For information, it is expected that part of It will be used to repay previous TFS drawings as they come to maturity. However, based on the new low base rate, we do believe that banks will continue to attract deposits, albeit at a lower level of return.
- What was the impact of the 2016 TFS with £127Bn of UK loans
The top tier 1 banks actually used this cheap funding for other purposed than lending to the economy while tier 2 &3 made full use of these drawings. However, the biggest beneficiary was the mortgage market or the housing sector rather than the real economy. Indeed, we all know that lending to the real economy is riskier and need more capital.
Finally, as the scheme was coming to an end, there were already some concerns among challenger banks on how to repay the first drawings of the 2016 TFS maturing in 2020, which led them to look for alternative finance thus leading to some very attractive deposit rates in the last 6 months.
- Counter cyclical capital buffer
This is the real novelty, which is very powerful and will truly give the banks more room to lend (£190Bn) and lower requirements from wholesale funding (including deposits). The downside, which cannot be underestimated, is that the purpose of this buffer is to secure capital early in the buildup of systemic risks or future crisis. Are we not in a crisis?
The 2020 Budget:
The whole budget is well covered in the press and I would like to focus only on the government decision to borrow to fund its significant rise in public spending. I really mean serious borrowings which will be up 37% to £55Bn in this year from a £40Bn forecast and rising by 76% to £67Bn in 2021-22 up from a £38Bn forecast. According to the OBR the UK national debt will crest the £2Trillion mark in 2014-25. If GDP growth is limited then tax will need to be increased in the future as lower interest rates policy are unattainable in the long term with little positive impact on growth.
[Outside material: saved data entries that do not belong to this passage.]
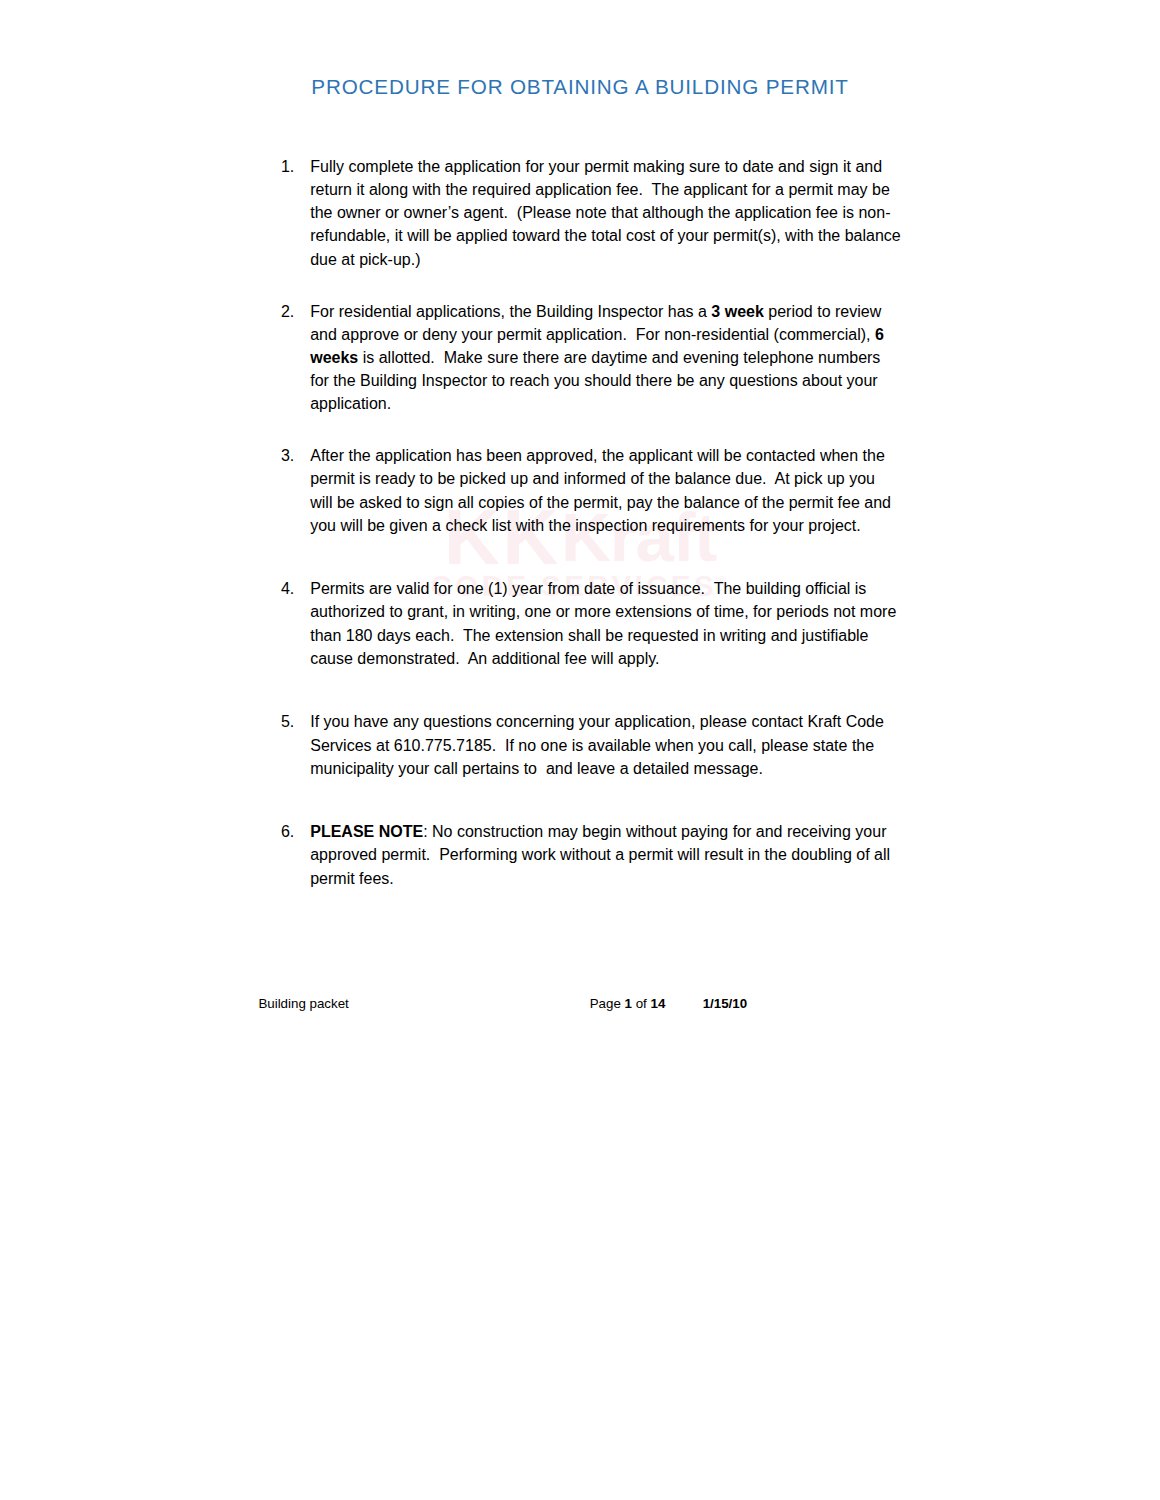KKKraft
CODE SERVICES®
PROCEDURE FOR OBTAINING A BUILDING PERMIT
Fully complete the application for your permit making sure to date and sign it and return it along with the required application fee. The applicant for a permit may be the owner or owner’s agent. (Please note that although the application fee is non-refundable, it will be applied toward the total cost of your permit(s), with the balance due at pick-up.)
For residential applications, the Building Inspector has a 3 week period to review and approve or deny your permit application. For non-residential (commercial), 6 weeks is allotted. Make sure there are daytime and evening telephone numbers for the Building Inspector to reach you should there be any questions about your application.
After the application has been approved, the applicant will be contacted when the permit is ready to be picked up and informed of the balance due. At pick up you will be asked to sign all copies of the permit, pay the balance of the permit fee and you will be given a check list with the inspection requirements for your project.
Permits are valid for one (1) year from date of issuance. The building official is authorized to grant, in writing, one or more extensions of time, for periods not more than 180 days each. The extension shall be requested in writing and justifiable cause demonstrated. An additional fee will apply.
If you have any questions concerning your application, please contact Kraft Code Services at 610.775.7185. If no one is available when you call, please state the municipality your call pertains to and leave a detailed message.
PLEASE NOTE: No construction may begin without paying for and receiving your approved permit. Performing work without a permit will result in the doubling of all permit fees.
Building packet
Page 1 of 14 1/15/10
Market reaction as at close of business 11/03/2020.
Although, a very aggressive budget, market reaction was somewhat neutral and the overall health fear and its impact on growth is still driving the market down. The late US decision to close its border will not help the market today.
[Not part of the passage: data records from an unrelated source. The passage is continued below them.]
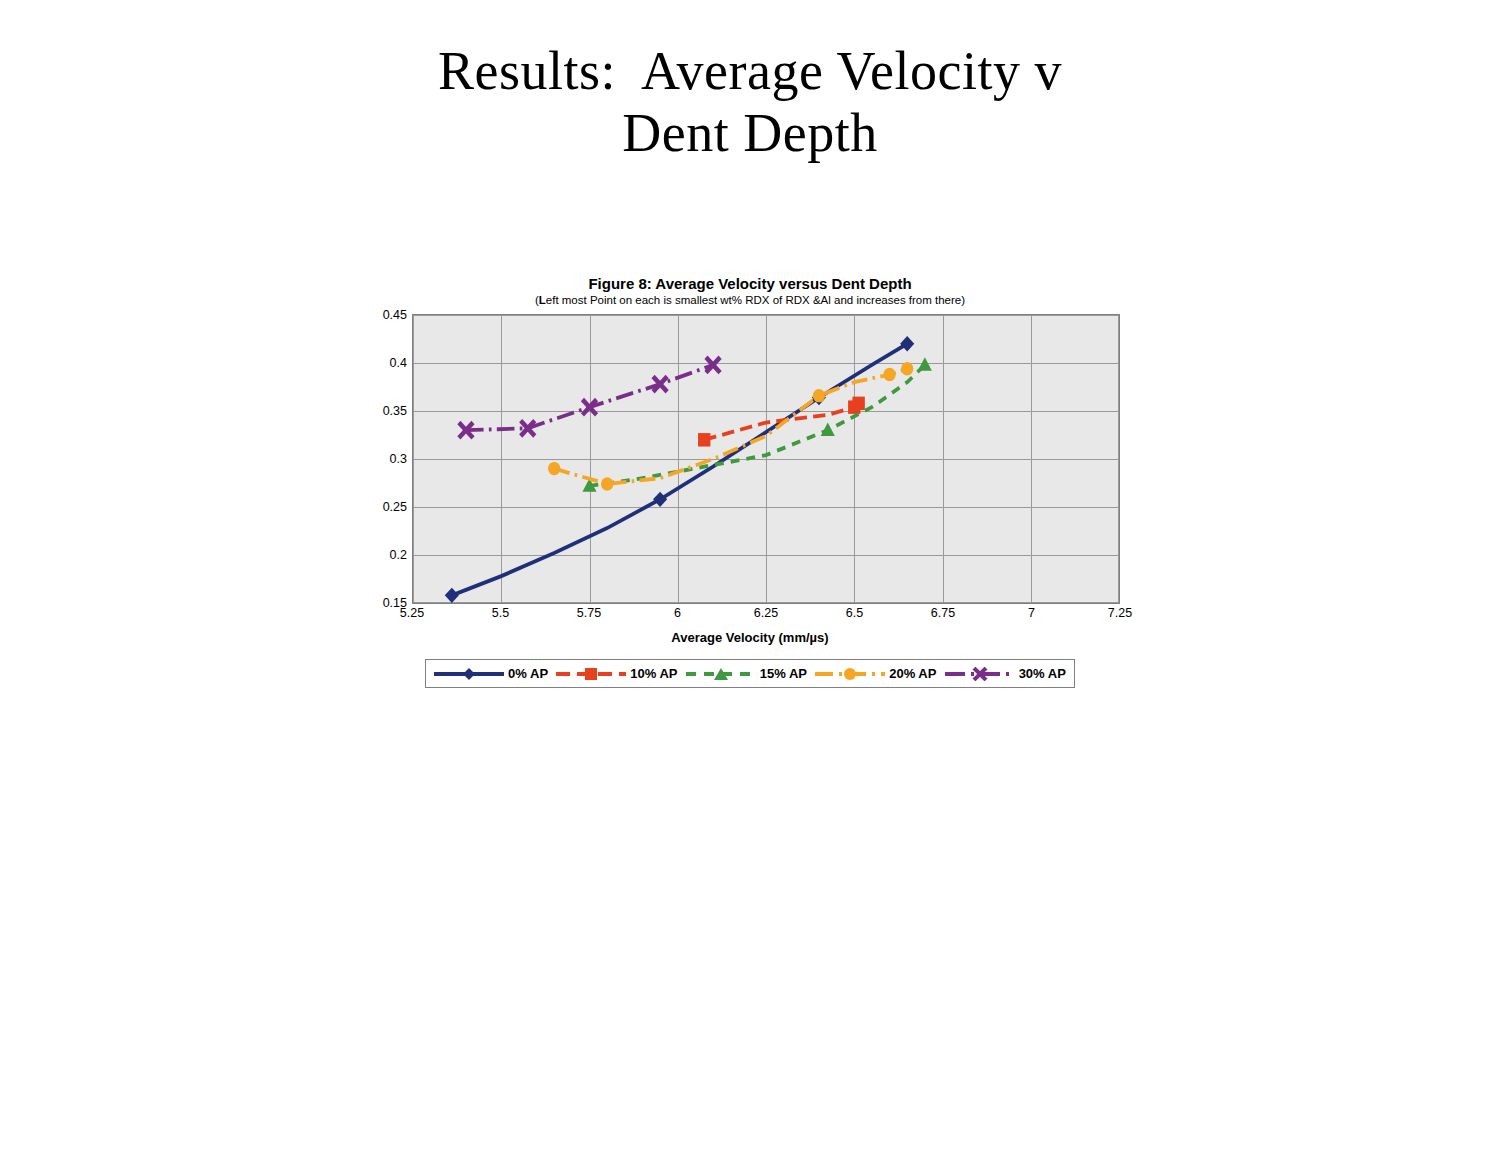Results: Average Velocity v
Dent Depth
Figure 8: Average Velocity versus Dent Depth
(Left most Point on each is smallest wt% RDX of RDX &Al and increases from there)
0.45 0.4 0.35 0.3 0.25 0.2 0.15
5.25 5.5 5.75 6 6.25 6.5 6.75 7 7.25
Average Velocity (mm/µs)
0% AP 10% AP 15% AP 20% AP 30% AP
What does it mean for cash?
There is no doubt that deposit rates, in general, will be lower but there are no reasons for cash to stay in a poor interest banking account and better returns can be achieved. As per our recent paper, we at Akoni, believes that cash offer a better risk adjusted than equities in a defensive strategy or to address disruptive events:
- For Wealth managers and investors, Cash is a valuable part of any portfolio strategy and is a real alternative to stocks and bonds.
- For SME’s, even in a low interest rate environment, should be able to access better return via easy access to multiple banking providers/ products.